# TRY IT
When you reach the line with "85451950: 5 -> 8", start repeating the lines exactly and keep going to the end of the records, but drop every picture.

━━━ SUPPLIED DATA

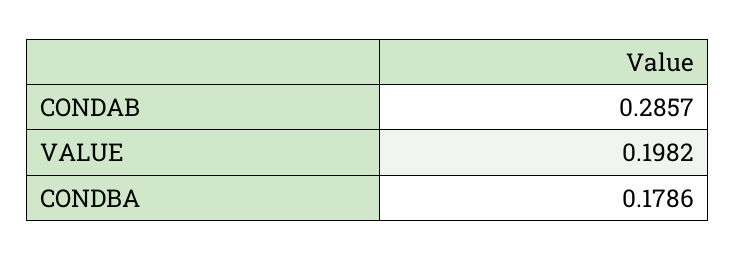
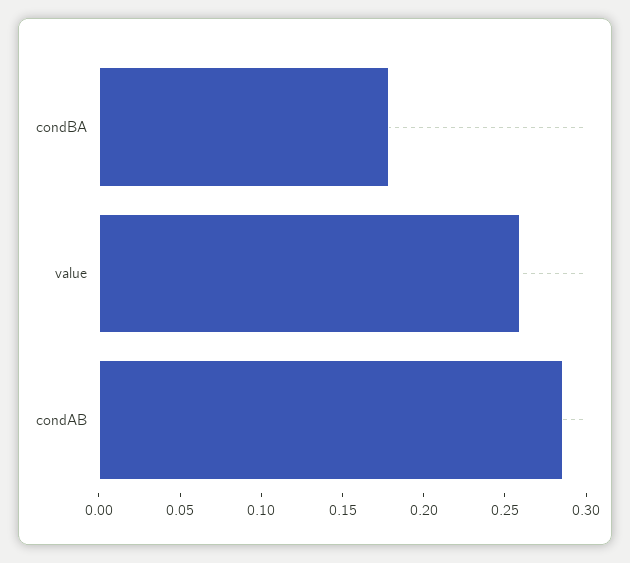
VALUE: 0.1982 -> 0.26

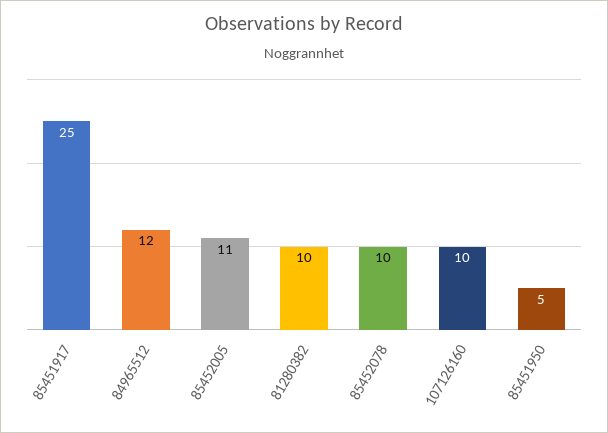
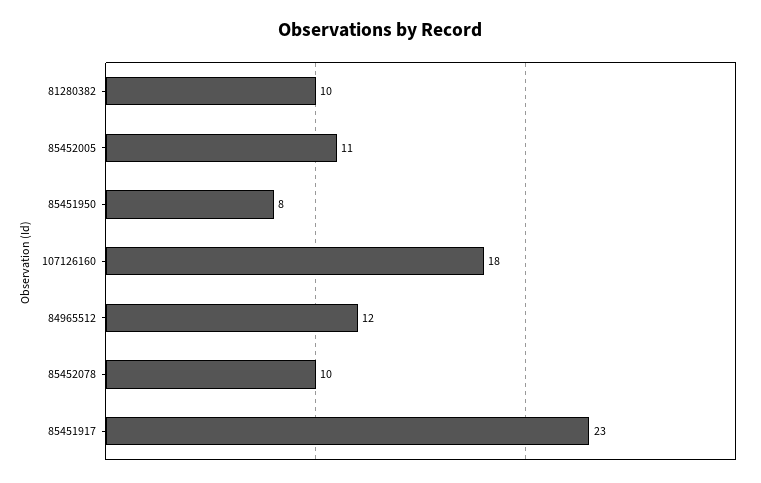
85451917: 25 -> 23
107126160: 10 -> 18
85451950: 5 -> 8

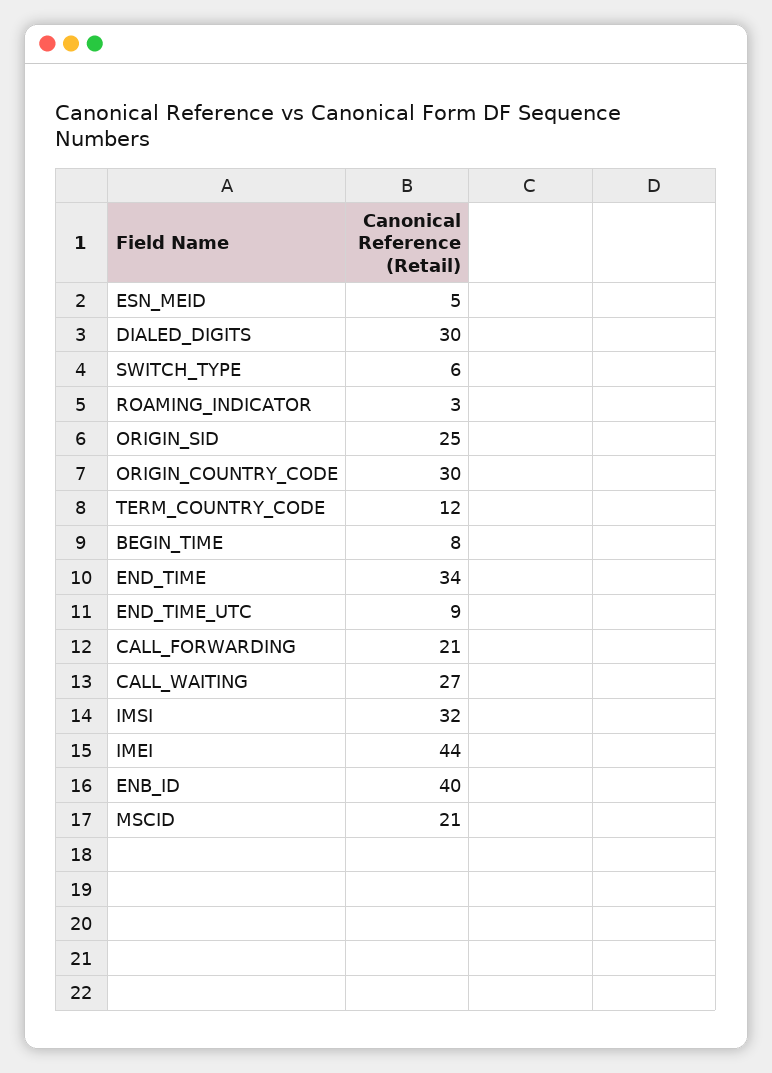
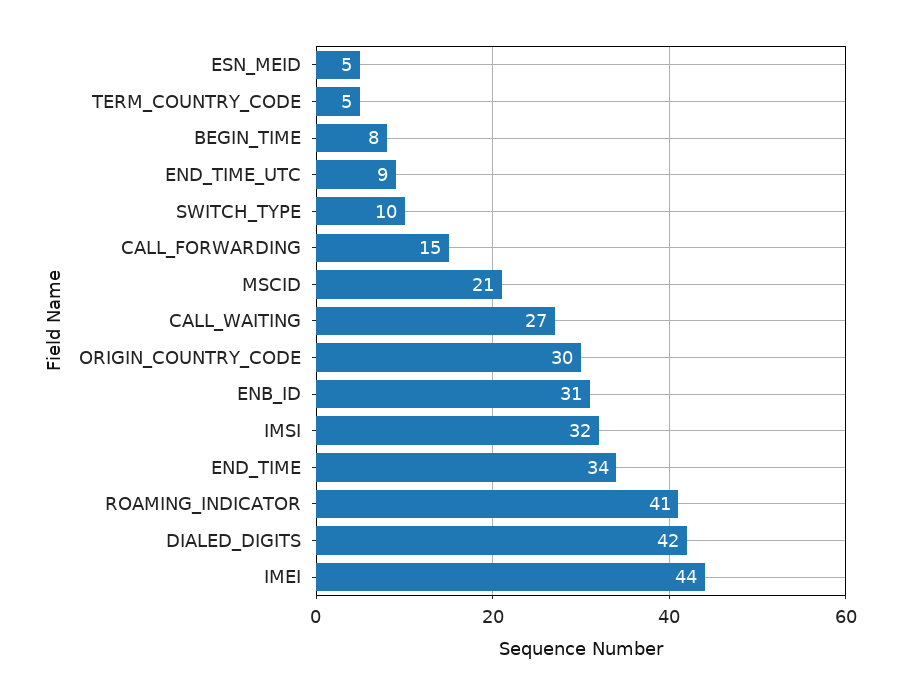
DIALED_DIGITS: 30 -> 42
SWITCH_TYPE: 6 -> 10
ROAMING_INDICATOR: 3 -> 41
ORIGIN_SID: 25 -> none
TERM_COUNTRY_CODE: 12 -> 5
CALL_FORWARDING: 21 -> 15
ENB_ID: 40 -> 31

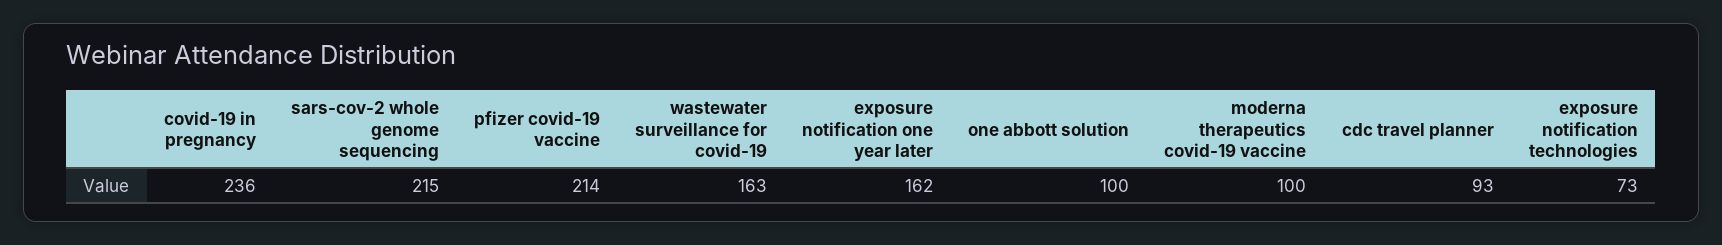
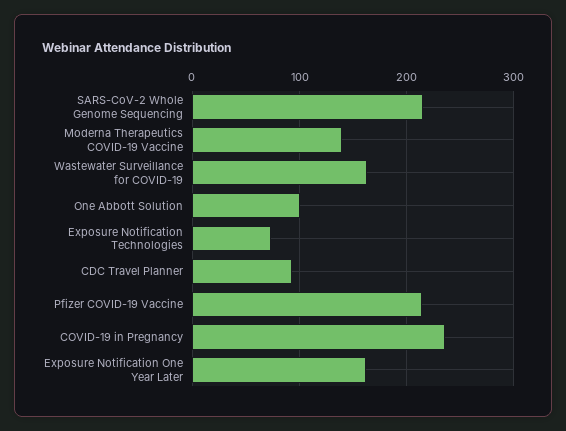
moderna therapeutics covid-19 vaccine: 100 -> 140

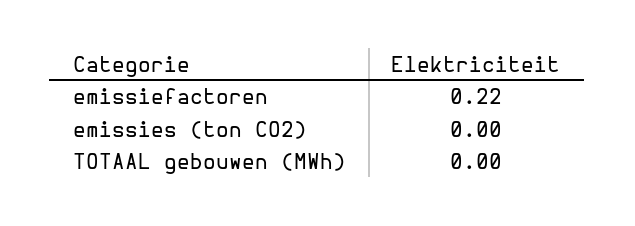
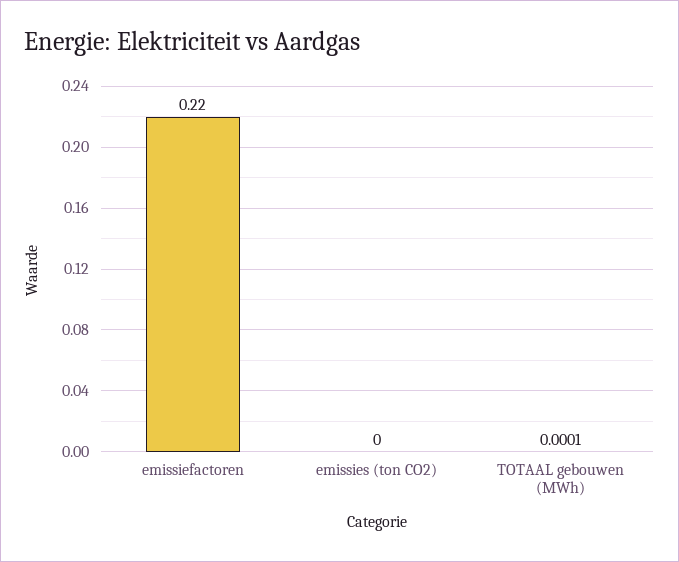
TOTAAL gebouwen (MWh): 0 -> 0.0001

━━━━━━

# ANSWER FOR THE TASK
85451950: 5 -> 8

DIALED_DIGITS: 30 -> 42
SWITCH_TYPE: 6 -> 10
ROAMING_INDICATOR: 3 -> 41
ORIGIN_SID: 25 -> none
TERM_COUNTRY_CODE: 12 -> 5
CALL_FORWARDING: 21 -> 15
ENB_ID: 40 -> 31

moderna therapeutics covid-19 vaccine: 100 -> 140

TOTAAL gebouwen (MWh): 0 -> 0.0001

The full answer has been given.